Pourquoi donc laisser croire qu'il y a une alternative (le 6° dit, tout en renvoyant au 5°, que les deux réductions ne peuvent être cumulées, ce qui laisse penser qu'elles sont toutes deux applicables, mais pas cumulativement) si, en fait, la réduction de 5 jours ne peut jamais être mise en oeuvre lorsque le délai a déjà été réduit de 5 jours du fait de la publication d'un avis de préinformation ?
Il y a dans cet article une contradiction interne qui est peu satisfaisante, même si la solution peut être trouvée en réflechissant bien ... et longtemps.
A la vérité l'énoncé du problème fait penser à certaines épreuves du baccalauréat, qui amènent en désespoir de cause le ministère a annuler l'examen : "soit deux trains qui partent respectivement de Bordeaux vers Paris et de Paris vers Bordeaux à 14 h 47 et à 15 h 29. Le premier roule à 176 km/h et le second à 209 km/h. Le trajet est de 555 km. A quelle distance de Paris se croiseront-ils, sachant que le conducteur de l'un des deux trains a décidé de s'arrêter 5 mn à Poitiers pour remettre un paquet au chef de cette gare" ... Décidemment, le Code 2006 fait parfois ressurgir de vieux souvenirs !
A suivre donc.
Vous avez raison. Comme je l'indiquais, on peut trouver la solution à condition de réflechir bien ... et longtemps.
Mais la complexité de la rédaction est regrettable pour une question qui ne l'est nullement à la base. Il faut ajouter que le terme "cumul" qui est bel et bien employé dans le texte est trompeur car il conduit obligatoirement à penser que les deux peuvent s'appliquer, ce qui n'est justement pas le cas. D'où l'impropriété de la notion de "cumul" qui introduit une fâcheuse confusion.
Votre raisonnement est d'ailleurs la preuve de la complexité du raisonnement qu'il faut tenir ...

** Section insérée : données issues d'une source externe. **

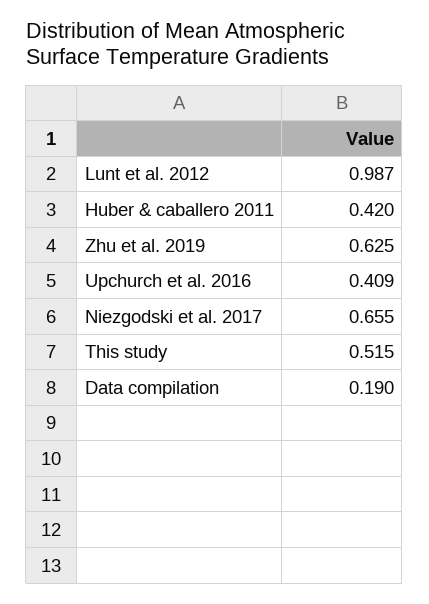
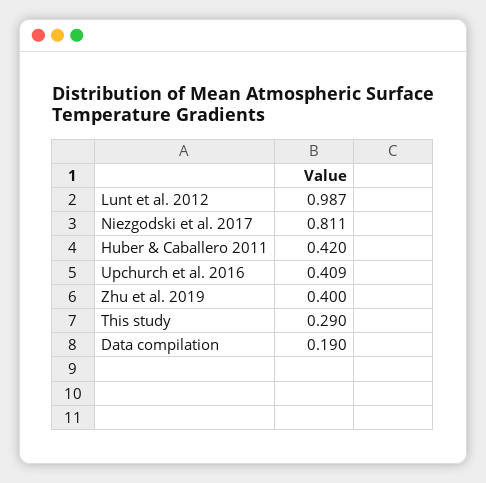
  {
    "Lunt et al. 2012": 0.987,
    "Huber & caballero 2011": 0.42,
-   "Zhu et al. 2019": 0.625,
+   "Zhu et al. 2019": 0.4,
    "Upchurch et al. 2016": 0.409,
-   "Niezgodski et al. 2017": 0.655,
+   "Niezgodski et al. 2017": 0.811,
-   "This study": 0.515,
+   "This study": 0.29,
    "Data compilation": 0.19
  }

Rédigé par : C. Emery | 04 octobre 2006 à 10:59
- Le point 54-II-4 fait référence aux points 54-II-1, 2 et 3
- Le point 54-II-5 ne fait référence qu'aux points 54-II-1 et 3 et exclut le point 54-II-2.
- Ainsi, les points 54-II-4 et 5 cumulés ne peuvent concerner que ce qui leur est commun, à savoir les points 54-II-1 et 3.
- Il est évident que le cumul des points 54-II-4 et 5 ne peut pas exister pour le point 54-II-2.
- Alors, la mention, au point 54-II-6, de l'exception du point 54-II-2 n'est pas du tout une "contradiction interne". Il est clair que, puisqu'elle était déjà précisée au point 54-II-5, l'éxclusion du cas du 54-II-2 n'aurait pas dû être mentionnée une fois de plus au point 54-II-6. Il s'agit plus d'une redondance que d'une contradiction. L'information n'a plus de raison d'exister dans l'article 54-II-6.